# Task input
◇ ◇ ◇

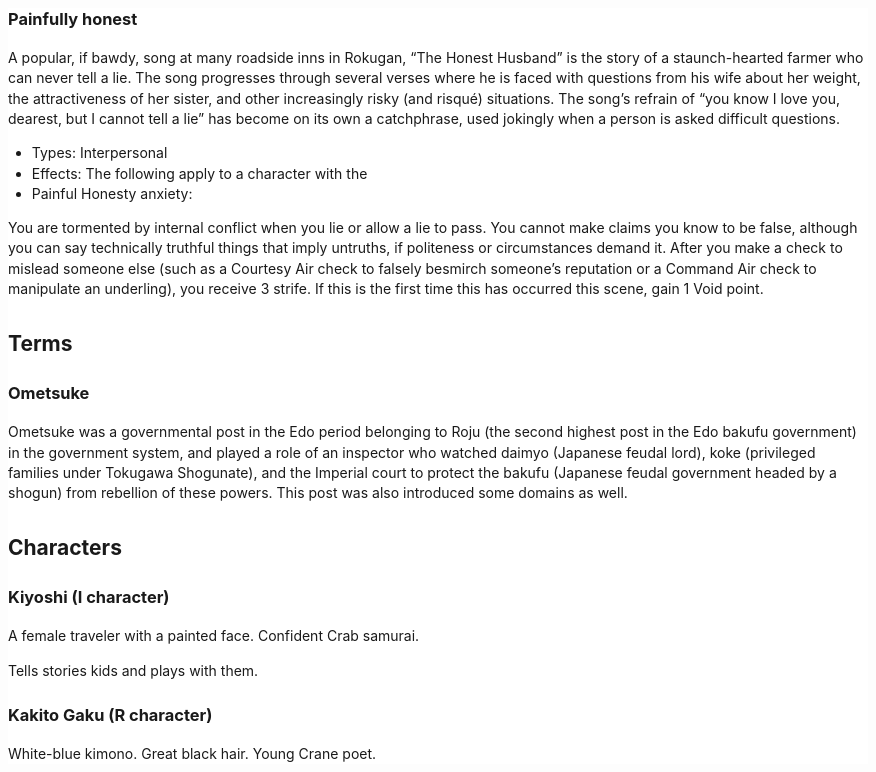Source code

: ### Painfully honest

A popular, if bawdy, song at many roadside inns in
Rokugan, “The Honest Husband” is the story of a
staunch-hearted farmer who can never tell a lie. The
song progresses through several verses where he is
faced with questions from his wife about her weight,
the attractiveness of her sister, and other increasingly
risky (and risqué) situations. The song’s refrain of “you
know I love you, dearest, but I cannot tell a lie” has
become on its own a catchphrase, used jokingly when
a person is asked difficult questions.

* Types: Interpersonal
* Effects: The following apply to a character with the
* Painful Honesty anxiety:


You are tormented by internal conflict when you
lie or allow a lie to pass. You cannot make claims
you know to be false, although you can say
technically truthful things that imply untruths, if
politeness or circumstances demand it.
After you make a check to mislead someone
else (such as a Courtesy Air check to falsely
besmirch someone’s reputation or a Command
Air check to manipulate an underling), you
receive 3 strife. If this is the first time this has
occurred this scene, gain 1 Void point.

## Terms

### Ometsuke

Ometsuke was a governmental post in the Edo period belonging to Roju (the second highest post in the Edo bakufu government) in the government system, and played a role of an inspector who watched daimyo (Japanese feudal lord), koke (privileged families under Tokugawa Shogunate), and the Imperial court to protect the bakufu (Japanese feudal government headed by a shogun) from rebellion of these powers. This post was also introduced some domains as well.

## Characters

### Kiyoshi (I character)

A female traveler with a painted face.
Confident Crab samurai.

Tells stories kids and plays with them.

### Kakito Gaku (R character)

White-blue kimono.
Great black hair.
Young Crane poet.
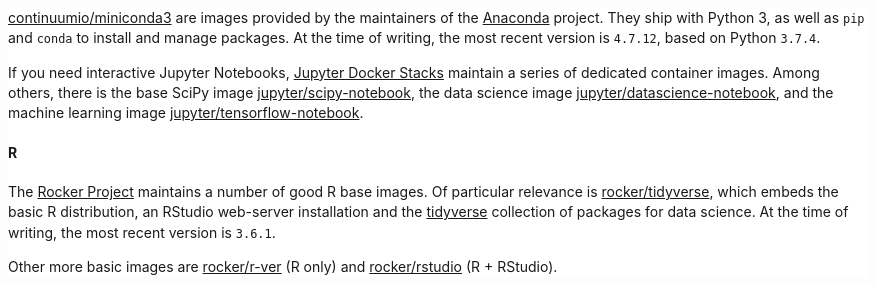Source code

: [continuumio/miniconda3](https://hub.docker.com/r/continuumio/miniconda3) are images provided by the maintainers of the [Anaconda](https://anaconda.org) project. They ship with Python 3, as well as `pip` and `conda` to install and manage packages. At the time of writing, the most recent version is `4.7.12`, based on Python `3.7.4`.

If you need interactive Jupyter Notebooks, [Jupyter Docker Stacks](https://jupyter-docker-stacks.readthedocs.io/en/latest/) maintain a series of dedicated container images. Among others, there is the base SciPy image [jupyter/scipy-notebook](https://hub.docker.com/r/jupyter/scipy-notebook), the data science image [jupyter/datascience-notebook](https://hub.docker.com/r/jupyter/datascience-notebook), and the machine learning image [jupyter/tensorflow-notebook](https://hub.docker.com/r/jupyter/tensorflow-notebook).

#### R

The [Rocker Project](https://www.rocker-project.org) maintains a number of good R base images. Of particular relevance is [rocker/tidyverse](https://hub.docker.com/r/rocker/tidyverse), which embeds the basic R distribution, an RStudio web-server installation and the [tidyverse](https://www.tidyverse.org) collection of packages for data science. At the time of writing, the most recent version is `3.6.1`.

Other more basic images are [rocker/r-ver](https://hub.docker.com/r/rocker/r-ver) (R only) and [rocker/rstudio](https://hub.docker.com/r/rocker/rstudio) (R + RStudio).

◇ ◇ ◇

# Exercise details
Please copy out every line of the material above that contains the word "song".

# Output of the exercise
A popular, if bawdy, song at many roadside inns in
song progresses through several verses where he is
risky (and risqué) situations. The song’s refrain of “you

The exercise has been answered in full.